Text block –
+ + +

# open air colony



## BjornBee (Feb 7, 2003)

Did it say what european country the picture is from?

Thanks for posting.


----------



## WVbeekeeper (Jun 4, 2007)

Hounslow, UK. The guy who posted was wanting to know if it was a wasp nest or a honeybee nest. the managers at his office building is wanting it killed out cause they think it to be wasps, so he posted some pictures and is trying to have them saved. if i worked there, the only thing i'd get done all day is looking out the window.


----------



## kirk-o (Feb 2, 2007)

*out side bees*

I removed a hive like that inPasadena California a couple of years ago.It was on a saufet of a house.There is a hive of bees on the outside of the UPS building on the overhang it has been there for a bout ten years the employees consider it there Pet
kirkobeeo


----------



## WVbeekeeper (Jun 4, 2007)

i guess i didn't read all there was about this colony earlier today. the other two pictures were taken late august. this one was just updated. it seems the pest control company was unwilling to exterminate the colony and it has grown some in size.


----------



## biglipzit (Sep 18, 2007)

Now that is awesome! I have never seen any open air colonys in he caribbean. Wish i could find one. That colony looks very very healthy.


----------



## Jim Fischer (Jan 5, 2001)

I've seen two or three of these in the USA, but hives setting up shop
with their combs in a window (an "exhibitionist hive" rather than an
"observation hive") are more common than you might think.

The trick here is that the hive has a Northern, rather than Southern
exposure, so there isn't as much solar gain as you'd think there'd be.

Fair warning, the most common form of "open-air hive" is formed by
Africanized bees, so think before you do more than shoot photos
with a telephoto lens.


----------



## Jeffzhear (Dec 2, 2006)

I removed one similar to the one in the picture this past September near Oneonta NY. First one I have retrieved that set up shop in the open air.


----------

+ + +

Source data –

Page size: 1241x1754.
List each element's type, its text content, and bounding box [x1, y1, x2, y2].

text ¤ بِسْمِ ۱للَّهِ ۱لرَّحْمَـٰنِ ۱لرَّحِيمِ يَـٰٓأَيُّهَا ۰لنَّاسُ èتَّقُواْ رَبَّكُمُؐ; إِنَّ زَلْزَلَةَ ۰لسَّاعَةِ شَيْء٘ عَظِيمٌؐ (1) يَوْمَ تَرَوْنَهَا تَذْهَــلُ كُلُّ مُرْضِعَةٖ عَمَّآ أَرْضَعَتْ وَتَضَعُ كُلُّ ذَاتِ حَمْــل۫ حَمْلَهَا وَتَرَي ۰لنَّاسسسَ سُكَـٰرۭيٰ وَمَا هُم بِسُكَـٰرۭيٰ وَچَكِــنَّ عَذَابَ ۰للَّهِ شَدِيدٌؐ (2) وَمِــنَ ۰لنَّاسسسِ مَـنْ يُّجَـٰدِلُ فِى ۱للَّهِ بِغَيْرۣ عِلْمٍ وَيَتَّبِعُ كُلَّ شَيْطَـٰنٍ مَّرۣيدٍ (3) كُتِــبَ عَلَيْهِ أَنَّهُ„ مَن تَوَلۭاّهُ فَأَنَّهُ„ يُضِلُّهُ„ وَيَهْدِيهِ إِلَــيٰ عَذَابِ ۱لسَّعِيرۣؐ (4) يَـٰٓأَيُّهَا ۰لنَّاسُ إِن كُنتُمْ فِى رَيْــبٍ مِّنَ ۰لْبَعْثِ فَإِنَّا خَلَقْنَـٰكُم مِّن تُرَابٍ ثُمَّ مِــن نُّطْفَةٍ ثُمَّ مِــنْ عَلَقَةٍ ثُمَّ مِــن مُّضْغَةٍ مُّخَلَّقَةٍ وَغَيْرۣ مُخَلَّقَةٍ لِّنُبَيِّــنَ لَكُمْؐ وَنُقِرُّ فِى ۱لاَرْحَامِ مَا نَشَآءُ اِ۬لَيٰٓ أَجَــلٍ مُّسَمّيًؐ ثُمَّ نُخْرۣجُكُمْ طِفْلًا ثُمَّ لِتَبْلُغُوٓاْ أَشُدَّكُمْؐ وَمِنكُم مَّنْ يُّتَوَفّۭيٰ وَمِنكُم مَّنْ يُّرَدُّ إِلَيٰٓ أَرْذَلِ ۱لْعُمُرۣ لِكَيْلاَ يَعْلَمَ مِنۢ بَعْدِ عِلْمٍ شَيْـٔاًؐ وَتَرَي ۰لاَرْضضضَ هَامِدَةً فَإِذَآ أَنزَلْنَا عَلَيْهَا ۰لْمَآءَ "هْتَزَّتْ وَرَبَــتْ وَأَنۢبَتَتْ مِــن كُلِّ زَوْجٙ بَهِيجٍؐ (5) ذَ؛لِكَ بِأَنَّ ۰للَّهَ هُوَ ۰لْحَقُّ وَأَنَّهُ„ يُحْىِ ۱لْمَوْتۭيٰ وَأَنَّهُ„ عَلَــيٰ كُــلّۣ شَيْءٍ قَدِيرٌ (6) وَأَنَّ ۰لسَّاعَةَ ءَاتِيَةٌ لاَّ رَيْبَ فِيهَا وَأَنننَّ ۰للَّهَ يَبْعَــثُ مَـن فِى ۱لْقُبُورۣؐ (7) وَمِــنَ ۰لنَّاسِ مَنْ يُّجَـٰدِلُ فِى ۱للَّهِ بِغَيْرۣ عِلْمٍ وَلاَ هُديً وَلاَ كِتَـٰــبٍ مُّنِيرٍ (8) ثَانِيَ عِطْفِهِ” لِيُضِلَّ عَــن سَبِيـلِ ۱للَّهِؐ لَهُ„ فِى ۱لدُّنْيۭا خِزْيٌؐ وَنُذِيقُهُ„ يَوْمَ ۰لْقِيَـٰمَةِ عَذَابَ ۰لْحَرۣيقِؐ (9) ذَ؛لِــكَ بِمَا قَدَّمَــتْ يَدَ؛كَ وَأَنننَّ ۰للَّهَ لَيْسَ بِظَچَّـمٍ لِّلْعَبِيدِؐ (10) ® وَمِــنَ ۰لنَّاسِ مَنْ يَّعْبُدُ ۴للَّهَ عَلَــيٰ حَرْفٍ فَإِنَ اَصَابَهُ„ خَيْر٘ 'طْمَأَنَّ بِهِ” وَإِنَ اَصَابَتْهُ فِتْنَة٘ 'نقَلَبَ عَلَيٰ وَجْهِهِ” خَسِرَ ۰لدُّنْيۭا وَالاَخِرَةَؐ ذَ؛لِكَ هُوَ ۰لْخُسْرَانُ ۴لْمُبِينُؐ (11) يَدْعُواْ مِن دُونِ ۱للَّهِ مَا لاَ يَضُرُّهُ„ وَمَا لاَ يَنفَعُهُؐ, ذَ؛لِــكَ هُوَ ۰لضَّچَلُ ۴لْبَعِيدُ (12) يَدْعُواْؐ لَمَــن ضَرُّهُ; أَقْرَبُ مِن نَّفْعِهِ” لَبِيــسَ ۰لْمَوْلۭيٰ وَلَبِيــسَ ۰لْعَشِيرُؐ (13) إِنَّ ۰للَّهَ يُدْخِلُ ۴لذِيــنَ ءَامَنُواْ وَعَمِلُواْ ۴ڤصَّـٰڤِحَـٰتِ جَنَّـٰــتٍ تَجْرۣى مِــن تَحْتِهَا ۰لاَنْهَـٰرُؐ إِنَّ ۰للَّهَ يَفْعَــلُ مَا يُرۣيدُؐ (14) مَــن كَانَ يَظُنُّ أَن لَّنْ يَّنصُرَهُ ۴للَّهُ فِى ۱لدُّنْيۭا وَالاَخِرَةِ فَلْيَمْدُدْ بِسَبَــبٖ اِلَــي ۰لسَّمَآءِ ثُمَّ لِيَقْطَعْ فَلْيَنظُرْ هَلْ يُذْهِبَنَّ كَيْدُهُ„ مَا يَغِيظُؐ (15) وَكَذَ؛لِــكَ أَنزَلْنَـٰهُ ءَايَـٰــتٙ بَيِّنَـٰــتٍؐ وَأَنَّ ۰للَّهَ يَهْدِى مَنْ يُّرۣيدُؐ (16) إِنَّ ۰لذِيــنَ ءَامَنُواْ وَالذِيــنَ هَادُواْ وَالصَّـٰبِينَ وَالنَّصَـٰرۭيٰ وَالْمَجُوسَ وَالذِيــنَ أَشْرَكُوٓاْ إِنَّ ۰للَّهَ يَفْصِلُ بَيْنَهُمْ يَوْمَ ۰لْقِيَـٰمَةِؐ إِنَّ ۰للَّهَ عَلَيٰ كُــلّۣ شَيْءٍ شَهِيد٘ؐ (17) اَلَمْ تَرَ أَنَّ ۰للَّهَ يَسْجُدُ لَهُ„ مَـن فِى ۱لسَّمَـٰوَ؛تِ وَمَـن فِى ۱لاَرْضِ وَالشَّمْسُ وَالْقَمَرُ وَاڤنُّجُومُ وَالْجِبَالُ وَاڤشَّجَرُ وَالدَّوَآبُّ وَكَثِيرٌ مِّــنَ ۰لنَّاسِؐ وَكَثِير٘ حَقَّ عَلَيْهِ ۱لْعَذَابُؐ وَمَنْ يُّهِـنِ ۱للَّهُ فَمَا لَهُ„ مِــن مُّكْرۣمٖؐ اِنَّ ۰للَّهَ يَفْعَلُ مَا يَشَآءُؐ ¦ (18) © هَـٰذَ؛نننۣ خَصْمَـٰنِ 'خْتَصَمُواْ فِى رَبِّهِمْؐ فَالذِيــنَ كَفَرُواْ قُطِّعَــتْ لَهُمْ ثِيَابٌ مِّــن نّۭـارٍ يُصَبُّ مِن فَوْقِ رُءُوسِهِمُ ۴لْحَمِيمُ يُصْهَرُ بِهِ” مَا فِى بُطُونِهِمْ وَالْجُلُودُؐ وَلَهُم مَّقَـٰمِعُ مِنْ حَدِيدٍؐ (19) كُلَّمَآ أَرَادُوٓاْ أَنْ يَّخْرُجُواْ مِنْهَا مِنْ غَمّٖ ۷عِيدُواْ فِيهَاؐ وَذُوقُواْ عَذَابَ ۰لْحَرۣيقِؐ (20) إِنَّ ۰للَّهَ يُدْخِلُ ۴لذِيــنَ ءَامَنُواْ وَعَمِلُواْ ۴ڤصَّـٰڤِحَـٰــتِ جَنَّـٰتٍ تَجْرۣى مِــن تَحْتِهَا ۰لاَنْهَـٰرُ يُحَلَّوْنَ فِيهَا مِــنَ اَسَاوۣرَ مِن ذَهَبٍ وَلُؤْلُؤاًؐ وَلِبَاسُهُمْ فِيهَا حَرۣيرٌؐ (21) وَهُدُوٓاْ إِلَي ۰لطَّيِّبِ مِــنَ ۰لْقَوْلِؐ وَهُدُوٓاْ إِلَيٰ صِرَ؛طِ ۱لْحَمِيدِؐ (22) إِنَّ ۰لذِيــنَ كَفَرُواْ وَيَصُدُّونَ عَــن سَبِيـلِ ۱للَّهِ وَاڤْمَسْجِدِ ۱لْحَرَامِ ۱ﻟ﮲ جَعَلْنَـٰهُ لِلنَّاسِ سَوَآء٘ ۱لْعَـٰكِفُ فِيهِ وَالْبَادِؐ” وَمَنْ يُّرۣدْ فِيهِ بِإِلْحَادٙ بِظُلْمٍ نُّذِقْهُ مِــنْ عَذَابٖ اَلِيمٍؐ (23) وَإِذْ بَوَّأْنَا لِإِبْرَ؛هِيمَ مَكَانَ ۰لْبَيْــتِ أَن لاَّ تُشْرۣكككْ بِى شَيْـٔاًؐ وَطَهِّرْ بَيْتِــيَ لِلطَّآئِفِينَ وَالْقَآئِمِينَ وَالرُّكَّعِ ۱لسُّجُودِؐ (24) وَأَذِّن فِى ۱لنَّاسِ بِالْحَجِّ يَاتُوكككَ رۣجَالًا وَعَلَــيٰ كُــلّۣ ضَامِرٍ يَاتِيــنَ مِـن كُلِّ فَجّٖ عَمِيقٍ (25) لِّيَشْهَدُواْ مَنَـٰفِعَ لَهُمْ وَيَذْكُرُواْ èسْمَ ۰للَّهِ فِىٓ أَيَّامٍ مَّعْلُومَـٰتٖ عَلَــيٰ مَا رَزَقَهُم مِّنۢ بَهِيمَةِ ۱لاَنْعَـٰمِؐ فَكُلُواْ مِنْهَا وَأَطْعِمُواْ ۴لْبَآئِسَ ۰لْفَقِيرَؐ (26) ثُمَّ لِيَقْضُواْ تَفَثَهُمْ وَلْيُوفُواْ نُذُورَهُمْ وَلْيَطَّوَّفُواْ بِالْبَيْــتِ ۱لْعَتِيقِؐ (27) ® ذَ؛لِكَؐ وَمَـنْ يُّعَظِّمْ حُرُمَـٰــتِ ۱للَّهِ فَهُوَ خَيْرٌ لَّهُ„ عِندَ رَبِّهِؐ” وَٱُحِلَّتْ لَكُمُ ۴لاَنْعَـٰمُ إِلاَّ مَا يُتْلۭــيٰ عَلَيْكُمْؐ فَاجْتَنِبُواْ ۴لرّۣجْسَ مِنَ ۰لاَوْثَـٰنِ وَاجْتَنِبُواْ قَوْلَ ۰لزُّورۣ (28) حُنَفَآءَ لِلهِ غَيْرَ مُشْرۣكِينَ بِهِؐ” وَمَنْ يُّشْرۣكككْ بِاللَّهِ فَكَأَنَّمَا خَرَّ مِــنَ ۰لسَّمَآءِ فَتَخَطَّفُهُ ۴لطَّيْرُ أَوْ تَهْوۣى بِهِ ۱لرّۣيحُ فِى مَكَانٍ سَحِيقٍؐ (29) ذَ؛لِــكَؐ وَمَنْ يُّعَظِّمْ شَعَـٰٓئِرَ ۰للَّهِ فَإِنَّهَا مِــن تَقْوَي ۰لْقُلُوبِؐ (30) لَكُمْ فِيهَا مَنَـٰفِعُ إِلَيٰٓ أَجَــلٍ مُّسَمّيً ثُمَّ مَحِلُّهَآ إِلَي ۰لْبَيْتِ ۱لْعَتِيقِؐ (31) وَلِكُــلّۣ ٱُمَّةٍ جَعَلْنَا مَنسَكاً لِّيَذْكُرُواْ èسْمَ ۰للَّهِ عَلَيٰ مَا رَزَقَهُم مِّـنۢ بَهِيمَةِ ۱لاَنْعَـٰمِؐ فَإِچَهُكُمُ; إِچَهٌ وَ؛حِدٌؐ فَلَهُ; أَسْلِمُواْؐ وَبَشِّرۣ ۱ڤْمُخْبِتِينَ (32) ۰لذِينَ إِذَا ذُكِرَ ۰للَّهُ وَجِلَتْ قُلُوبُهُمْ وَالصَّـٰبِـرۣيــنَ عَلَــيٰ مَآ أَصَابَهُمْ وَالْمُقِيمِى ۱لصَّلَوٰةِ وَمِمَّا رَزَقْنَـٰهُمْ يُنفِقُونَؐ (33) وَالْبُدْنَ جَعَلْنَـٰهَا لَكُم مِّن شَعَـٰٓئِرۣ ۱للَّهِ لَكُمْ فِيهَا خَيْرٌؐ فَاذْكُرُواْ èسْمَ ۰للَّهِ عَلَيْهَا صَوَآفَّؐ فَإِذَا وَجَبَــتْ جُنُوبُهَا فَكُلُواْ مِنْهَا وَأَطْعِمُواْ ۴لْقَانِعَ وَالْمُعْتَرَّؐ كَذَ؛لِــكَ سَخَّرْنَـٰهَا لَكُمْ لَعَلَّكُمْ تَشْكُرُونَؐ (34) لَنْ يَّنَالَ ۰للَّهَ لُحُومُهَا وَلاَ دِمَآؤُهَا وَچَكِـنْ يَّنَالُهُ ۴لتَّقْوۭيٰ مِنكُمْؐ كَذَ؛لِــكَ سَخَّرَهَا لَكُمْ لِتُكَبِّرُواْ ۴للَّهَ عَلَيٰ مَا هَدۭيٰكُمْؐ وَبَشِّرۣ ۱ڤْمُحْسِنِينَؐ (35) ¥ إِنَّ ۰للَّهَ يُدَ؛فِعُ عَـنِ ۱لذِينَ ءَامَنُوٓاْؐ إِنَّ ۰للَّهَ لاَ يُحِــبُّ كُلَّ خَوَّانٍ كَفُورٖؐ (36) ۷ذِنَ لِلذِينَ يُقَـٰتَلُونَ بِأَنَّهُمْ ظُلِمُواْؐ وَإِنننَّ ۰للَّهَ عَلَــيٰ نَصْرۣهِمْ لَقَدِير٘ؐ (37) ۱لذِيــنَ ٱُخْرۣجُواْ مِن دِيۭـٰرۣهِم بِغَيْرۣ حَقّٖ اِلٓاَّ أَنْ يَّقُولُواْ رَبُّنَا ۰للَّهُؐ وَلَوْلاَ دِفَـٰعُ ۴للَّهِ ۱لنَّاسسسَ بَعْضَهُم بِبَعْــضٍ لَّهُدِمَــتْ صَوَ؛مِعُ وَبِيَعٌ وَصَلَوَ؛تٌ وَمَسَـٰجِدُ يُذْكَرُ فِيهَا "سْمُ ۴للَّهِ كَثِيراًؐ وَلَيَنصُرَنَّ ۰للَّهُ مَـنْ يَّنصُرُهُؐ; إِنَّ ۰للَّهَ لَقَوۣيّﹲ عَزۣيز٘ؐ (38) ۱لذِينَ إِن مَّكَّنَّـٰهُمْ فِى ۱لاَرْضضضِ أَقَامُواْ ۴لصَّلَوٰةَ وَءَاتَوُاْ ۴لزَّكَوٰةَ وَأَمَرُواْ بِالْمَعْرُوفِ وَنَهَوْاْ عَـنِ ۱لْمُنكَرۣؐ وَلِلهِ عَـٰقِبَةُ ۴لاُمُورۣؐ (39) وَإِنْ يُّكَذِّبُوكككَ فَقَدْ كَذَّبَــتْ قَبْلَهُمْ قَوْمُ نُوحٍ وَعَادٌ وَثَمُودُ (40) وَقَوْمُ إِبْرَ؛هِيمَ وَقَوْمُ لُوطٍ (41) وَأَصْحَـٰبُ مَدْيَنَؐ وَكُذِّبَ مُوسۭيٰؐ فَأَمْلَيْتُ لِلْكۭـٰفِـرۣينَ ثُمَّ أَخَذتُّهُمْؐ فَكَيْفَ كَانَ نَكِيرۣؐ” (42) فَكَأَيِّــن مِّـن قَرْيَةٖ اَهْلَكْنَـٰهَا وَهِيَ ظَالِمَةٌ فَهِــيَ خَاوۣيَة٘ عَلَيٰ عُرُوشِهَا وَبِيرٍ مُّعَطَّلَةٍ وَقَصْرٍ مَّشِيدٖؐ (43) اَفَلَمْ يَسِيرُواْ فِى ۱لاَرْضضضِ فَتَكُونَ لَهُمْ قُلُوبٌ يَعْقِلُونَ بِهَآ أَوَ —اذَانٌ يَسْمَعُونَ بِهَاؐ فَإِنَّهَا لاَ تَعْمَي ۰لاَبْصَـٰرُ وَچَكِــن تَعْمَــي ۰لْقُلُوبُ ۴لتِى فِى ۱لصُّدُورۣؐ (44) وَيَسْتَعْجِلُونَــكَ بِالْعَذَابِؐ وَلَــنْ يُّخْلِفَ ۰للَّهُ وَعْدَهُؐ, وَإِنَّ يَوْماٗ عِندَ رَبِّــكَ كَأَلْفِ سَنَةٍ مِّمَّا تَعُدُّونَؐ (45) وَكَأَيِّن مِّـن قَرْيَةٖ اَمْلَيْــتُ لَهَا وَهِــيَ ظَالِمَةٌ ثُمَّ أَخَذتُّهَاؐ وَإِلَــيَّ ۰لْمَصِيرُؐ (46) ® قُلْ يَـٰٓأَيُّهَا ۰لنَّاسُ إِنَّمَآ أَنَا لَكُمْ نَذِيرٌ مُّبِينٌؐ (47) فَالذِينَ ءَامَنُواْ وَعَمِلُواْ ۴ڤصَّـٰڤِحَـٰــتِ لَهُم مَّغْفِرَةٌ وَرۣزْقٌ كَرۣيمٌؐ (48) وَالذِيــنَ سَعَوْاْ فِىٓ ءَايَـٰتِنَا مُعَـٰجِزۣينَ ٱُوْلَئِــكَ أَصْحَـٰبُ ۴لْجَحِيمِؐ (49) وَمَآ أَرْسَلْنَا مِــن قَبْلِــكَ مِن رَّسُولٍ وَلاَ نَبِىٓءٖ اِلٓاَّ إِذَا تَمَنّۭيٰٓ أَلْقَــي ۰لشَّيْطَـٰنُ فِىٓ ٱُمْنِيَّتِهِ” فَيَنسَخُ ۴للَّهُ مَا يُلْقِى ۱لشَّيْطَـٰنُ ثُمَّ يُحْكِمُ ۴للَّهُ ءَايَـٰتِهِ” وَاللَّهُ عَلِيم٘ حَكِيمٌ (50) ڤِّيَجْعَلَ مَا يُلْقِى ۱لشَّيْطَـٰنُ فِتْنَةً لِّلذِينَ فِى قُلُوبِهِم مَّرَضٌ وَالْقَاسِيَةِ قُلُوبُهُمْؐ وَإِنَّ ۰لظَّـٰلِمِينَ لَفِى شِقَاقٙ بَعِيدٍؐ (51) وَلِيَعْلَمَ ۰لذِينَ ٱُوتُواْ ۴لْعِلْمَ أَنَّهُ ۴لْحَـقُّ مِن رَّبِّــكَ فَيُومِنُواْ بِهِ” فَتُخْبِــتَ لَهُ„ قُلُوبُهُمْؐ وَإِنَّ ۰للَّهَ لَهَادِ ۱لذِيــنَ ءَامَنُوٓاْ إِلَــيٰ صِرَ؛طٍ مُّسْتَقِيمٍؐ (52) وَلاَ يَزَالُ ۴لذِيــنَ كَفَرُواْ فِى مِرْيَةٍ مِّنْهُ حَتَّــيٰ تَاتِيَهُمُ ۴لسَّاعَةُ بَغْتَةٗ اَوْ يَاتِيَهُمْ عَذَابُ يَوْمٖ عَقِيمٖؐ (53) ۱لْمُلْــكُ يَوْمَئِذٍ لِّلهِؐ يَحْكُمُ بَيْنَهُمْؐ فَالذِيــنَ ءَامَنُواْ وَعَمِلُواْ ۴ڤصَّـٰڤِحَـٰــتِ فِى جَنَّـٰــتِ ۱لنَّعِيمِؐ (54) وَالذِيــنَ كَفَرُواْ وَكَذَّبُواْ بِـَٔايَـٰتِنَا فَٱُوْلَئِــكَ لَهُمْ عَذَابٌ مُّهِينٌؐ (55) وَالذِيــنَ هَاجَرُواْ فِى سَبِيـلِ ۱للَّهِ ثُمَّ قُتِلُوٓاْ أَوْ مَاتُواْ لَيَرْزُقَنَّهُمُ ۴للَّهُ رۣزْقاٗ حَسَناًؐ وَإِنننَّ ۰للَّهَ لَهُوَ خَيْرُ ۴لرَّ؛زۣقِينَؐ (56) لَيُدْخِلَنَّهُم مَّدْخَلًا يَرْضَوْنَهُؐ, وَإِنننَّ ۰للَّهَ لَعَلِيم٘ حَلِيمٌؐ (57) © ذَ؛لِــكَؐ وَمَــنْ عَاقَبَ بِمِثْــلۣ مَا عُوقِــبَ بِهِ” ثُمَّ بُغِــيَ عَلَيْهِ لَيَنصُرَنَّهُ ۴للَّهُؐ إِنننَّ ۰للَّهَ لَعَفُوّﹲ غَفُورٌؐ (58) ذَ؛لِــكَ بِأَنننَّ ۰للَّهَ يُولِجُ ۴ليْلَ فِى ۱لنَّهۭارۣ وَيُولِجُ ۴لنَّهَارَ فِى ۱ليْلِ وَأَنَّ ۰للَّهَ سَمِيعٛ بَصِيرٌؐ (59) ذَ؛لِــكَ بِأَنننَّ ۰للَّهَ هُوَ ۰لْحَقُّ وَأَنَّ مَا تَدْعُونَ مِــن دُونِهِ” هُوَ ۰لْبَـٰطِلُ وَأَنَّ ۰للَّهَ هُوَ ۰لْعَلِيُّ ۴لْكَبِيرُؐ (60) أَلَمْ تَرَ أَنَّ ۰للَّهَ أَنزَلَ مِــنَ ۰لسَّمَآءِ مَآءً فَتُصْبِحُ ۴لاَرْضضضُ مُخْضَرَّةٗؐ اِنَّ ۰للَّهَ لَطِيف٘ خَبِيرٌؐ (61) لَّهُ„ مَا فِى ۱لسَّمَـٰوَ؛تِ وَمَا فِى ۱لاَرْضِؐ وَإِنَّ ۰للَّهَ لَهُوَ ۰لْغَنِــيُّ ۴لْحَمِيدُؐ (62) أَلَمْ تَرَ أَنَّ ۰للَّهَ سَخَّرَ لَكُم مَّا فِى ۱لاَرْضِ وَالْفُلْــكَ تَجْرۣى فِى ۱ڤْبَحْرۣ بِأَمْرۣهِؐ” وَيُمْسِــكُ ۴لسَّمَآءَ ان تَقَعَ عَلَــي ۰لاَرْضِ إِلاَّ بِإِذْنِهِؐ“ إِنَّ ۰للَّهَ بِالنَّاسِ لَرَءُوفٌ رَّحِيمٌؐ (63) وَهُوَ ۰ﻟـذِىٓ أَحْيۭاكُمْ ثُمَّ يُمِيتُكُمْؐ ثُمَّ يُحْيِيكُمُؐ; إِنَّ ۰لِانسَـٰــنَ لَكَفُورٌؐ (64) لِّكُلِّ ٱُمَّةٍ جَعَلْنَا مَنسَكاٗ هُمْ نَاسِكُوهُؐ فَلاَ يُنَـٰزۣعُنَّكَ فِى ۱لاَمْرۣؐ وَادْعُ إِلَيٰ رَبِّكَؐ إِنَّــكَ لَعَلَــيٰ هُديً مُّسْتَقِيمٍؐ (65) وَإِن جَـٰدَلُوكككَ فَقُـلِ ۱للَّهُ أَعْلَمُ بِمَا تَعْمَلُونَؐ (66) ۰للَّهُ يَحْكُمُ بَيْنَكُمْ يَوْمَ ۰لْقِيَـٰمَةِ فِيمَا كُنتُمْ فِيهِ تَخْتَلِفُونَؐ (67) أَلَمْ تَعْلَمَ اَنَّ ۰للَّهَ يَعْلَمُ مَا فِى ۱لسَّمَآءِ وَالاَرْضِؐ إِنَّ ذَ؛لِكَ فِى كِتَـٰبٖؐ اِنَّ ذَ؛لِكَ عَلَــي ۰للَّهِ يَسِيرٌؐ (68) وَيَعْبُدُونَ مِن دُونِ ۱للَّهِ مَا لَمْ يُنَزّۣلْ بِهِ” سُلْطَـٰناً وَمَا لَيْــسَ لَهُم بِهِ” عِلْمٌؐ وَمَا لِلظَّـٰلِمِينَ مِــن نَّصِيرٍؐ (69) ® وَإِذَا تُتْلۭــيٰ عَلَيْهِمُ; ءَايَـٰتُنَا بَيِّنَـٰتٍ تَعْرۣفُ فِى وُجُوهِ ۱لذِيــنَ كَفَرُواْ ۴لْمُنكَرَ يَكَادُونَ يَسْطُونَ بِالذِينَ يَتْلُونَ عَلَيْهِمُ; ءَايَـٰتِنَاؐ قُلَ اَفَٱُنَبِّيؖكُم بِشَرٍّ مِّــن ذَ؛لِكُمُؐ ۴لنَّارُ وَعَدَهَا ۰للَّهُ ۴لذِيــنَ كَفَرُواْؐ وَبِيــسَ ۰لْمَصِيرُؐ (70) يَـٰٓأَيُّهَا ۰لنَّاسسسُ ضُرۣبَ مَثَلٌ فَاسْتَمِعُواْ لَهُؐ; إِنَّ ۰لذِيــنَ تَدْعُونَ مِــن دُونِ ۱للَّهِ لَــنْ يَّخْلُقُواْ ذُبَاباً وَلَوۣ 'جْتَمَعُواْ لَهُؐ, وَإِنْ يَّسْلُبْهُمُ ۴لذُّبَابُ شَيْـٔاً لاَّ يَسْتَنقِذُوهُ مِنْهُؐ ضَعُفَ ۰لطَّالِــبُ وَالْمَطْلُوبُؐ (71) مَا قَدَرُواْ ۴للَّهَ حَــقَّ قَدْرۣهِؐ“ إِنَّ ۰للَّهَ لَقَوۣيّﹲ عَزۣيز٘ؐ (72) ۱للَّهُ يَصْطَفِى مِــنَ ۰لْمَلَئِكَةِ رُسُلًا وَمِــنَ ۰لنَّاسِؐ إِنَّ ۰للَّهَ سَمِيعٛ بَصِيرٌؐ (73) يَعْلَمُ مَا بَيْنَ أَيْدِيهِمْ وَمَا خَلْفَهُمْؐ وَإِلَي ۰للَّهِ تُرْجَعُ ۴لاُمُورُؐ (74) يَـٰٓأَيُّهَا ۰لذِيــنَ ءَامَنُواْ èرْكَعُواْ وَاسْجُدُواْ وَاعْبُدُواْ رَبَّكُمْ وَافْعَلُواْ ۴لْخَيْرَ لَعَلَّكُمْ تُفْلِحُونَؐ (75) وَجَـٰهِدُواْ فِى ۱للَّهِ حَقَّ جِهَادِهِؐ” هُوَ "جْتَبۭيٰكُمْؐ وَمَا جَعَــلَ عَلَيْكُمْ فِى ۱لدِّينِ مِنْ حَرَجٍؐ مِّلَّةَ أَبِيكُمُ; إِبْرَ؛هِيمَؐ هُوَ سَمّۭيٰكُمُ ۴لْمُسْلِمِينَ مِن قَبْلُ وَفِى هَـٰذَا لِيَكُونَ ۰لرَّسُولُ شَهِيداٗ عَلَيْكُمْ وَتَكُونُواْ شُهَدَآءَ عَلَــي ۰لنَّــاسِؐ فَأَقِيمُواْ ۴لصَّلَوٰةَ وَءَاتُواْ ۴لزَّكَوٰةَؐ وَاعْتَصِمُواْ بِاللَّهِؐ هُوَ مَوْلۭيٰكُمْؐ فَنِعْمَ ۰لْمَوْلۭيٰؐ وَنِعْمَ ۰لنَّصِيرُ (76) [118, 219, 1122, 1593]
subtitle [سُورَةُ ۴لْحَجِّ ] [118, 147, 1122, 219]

+ + +

Your task – Edit the stretch of the open air colony thread from "Fair warning, the" through "(Dec 2, 2006)" and give it again, with "telephoto" changed to "zoom".

Full solution –
Fair warning, the most common form of "open-air hive" is formed by
Africanized bees, so think before you do more than shoot photos
with a zoom lens.


----------



## Jeffzhear (Dec 2, 2006)